Thanks for volunteering to take questions.
TheMystic Wrote:Well, I've been very busy. At the end of 2008, the folks behind ZG decided to sell the company to IMI Labs. I took over as CEO of the new company and we worked out a co publishing agreement with CMP.
Hmm. I found that change a bit confusing when I observed it (same as I found the change from Sovereign Press to Margaret Weis Productions a bit confusing, until I found out what the deal was over there).
To be honest, I never knew that ZG had been bought, until I read your thread. They just seemed to vanish one day. The new website makes no reference to the tabletop stuff and it looked so different to the old website, that I actually thought it had been hijacked by cybersquatters* for a while.
* = In the last 8-10 years I have seen dozens of RPG websites (mostly fansites) get abandoned and then taken over by cybersquatters. The cybersquatters check to see when the domain name expires and then buy it the second it becomes available. They then make a page that looks (to a search engine) like it is about the original topic, but which tries to direct people towards some sort of commercial thing they are creating spamsites about.
Is the ZG/CMP agreement something that specifically applied to Blackmoor, or are we likely to see Code Monkey putting out other ideas from IMI Labs?
Is there a chance that the new Zeitgeist website might get some sort of "history" section, that can document its Blackmoor products (and any other out of print/out of production) ZG stuff?
Oh, and who is that greyish guy with glowing eyes and the sword on the homepage of the website? What is his story?
TheMystic Wrote:Since then, I've been working on alot of different game projects (electronic) as part of IMI and occasionally blogging on my own site.
With tabletop games not seeming to make as much money as other types of gaming (or other types of fantasy entertainment), I've been quite interested in companies and individuals that take things from one format and put them into another format.
Over at The Piazza, I've been talking to people about the Warcraft RPG and have recently been looking at the viability of using the WoW Atlases (there have been several) as RPG atlases. (I do think it is a shame that nobody ever got to make a World of Blackmoor atlas.)
I also find the Lord of the Rings miniatures (made by Games Workshop for a wargame) very interesting. It seems to me that more money is made selling wargaming figures, so an RPG with a wargamming tie in would seem to allow for a larger range of RPG miniatures. (Has anyone ever tried to do a Blackmoor wargame? The Egg of the Coot would seem to be a good excuse for mass battles.)

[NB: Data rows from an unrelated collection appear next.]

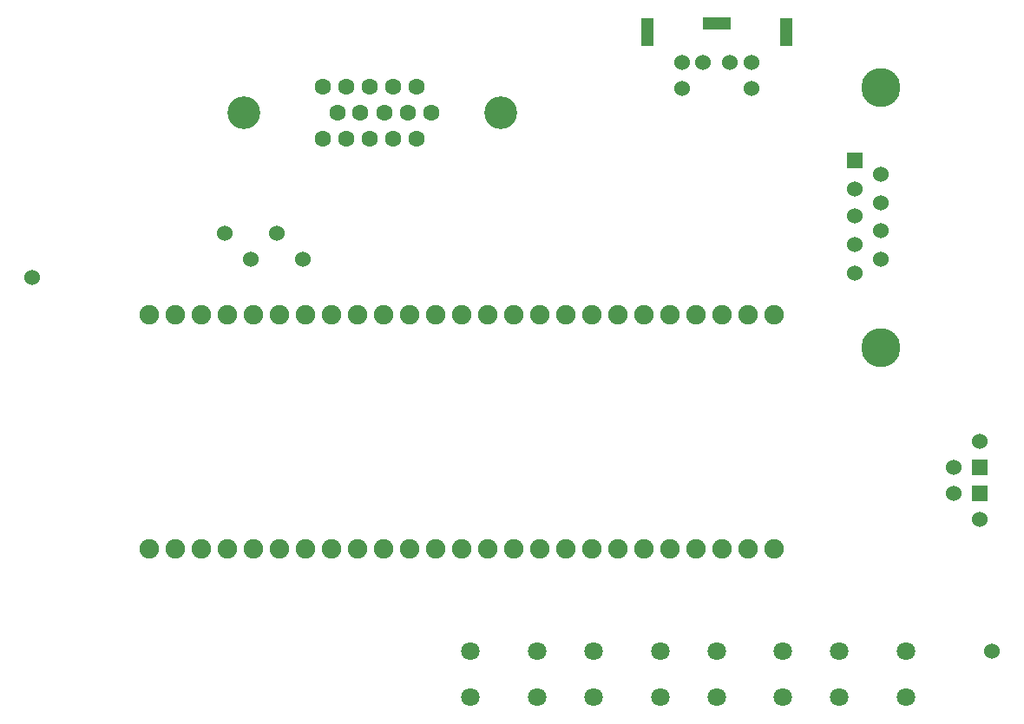
<source format=gbs>
G04 (created by PCBNEW (2014-01-10 BZR 4027)-stable) date Tue 11 Mar 2014 09:34:13 AM CET*
%MOIN*%
G04 Gerber Fmt 3.4, Leading zero omitted, Abs format*
%FSLAX34Y34*%
G01*
G70*
G90*
G04 APERTURE LIST*
%ADD10C,0.00590551*%
%ADD11C,0.075*%
%ADD12C,0.126*%
%ADD13C,0.063*%
%ADD14C,0.15*%
%ADD15R,0.06X0.06*%
%ADD16C,0.06*%
%ADD17R,0.0472441X0.110236*%
%ADD18R,0.110236X0.0472441*%
%ADD19C,0.0709*%
G04 APERTURE END LIST*
G54D10*
G54D11*
X96595Y-51640D03*
X95595Y-51640D03*
X94595Y-51640D03*
X93595Y-51640D03*
X92595Y-51640D03*
X91595Y-51640D03*
X90595Y-51640D03*
X89595Y-51640D03*
X88595Y-51640D03*
X87595Y-51640D03*
X86595Y-51640D03*
X85595Y-51640D03*
X84595Y-51640D03*
X83595Y-51640D03*
X82595Y-51640D03*
X81595Y-51640D03*
X80595Y-51640D03*
X79595Y-51640D03*
X78595Y-51640D03*
X77595Y-51640D03*
X76595Y-51640D03*
X75595Y-51640D03*
X74595Y-51640D03*
X73595Y-51640D03*
X72595Y-51640D03*
X72595Y-60640D03*
X73595Y-60640D03*
X74595Y-60640D03*
X75595Y-60640D03*
X76595Y-60640D03*
X77595Y-60640D03*
X78595Y-60640D03*
X79595Y-60640D03*
X80595Y-60640D03*
X81595Y-60640D03*
X82595Y-60640D03*
X83595Y-60640D03*
X84595Y-60640D03*
X85595Y-60640D03*
X86595Y-60640D03*
X87595Y-60640D03*
X88595Y-60640D03*
X89595Y-60640D03*
X90595Y-60640D03*
X91595Y-60640D03*
X92595Y-60640D03*
X93595Y-60640D03*
X94595Y-60640D03*
X95595Y-60640D03*
X96595Y-60640D03*
G54D12*
X76244Y-43870D03*
X86086Y-43870D03*
G54D13*
X82870Y-42870D03*
X83429Y-43870D03*
X81968Y-42870D03*
X81066Y-42870D03*
X80165Y-42870D03*
X79263Y-42870D03*
X82527Y-43870D03*
X81626Y-43870D03*
X80704Y-43870D03*
X79823Y-43870D03*
X82870Y-44870D03*
X81968Y-44870D03*
X81066Y-44870D03*
X80165Y-44870D03*
X79263Y-44870D03*
G54D14*
X100700Y-52895D03*
X100700Y-42895D03*
G54D15*
X99700Y-45695D03*
G54D16*
X99700Y-46795D03*
X99700Y-47845D03*
X99700Y-48945D03*
X99700Y-50045D03*
X100700Y-46245D03*
X100700Y-47345D03*
X100700Y-48395D03*
X100700Y-49495D03*
X93883Y-41930D03*
X94906Y-41930D03*
X93056Y-41930D03*
X95733Y-41930D03*
X93056Y-42914D03*
X95733Y-42914D03*
G54D17*
X97052Y-40748D03*
X91737Y-40748D03*
G54D18*
X94395Y-40433D03*
G54D19*
X84940Y-64574D03*
X87500Y-64574D03*
X84940Y-66346D03*
X87500Y-66346D03*
X89665Y-64574D03*
X92225Y-64574D03*
X89665Y-66346D03*
X92225Y-66346D03*
X94390Y-64574D03*
X96950Y-64574D03*
X94390Y-66346D03*
X96950Y-66346D03*
X99115Y-64574D03*
X101675Y-64574D03*
X99115Y-66346D03*
X101675Y-66346D03*
G54D15*
X104500Y-57500D03*
G54D16*
X103500Y-57500D03*
G54D15*
X104500Y-58500D03*
G54D16*
X103500Y-58500D03*
X104500Y-56500D03*
X104500Y-59500D03*
X68105Y-50185D03*
X104960Y-64570D03*
X78500Y-49500D03*
X77500Y-48500D03*
X76500Y-49500D03*
X75500Y-48500D03*
M02*

</source>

Elsewhere, I've been talking about a Forgotten Realms movie (something that could either be epic or a giant turkey, depending on how much love was put into it). (A lot of people have blasted the animation of the Dragonlance movie, but if a Blackmoor movie had cameo roles of real BM players, that would be fantastic - or should I say nerdtastic.

)
From a capitalistic point of view, multi-format games would seem to be a way to spread the research and development costs of the tabletop version into more commercially viable formats. Multi-format also seems to be a way to capitalise on the giant amount of nerd-level detail that an imaginary world might need, but which a single computer game or novel might not be able to show as well as an RPG sourcebook.
Have IMI Labs been working on any projects that might one day be able to be converted into tabletop RPGs? (I know that dude with the sword and the glowing eyes on the ZG website looks like he would make a good miniature figure.)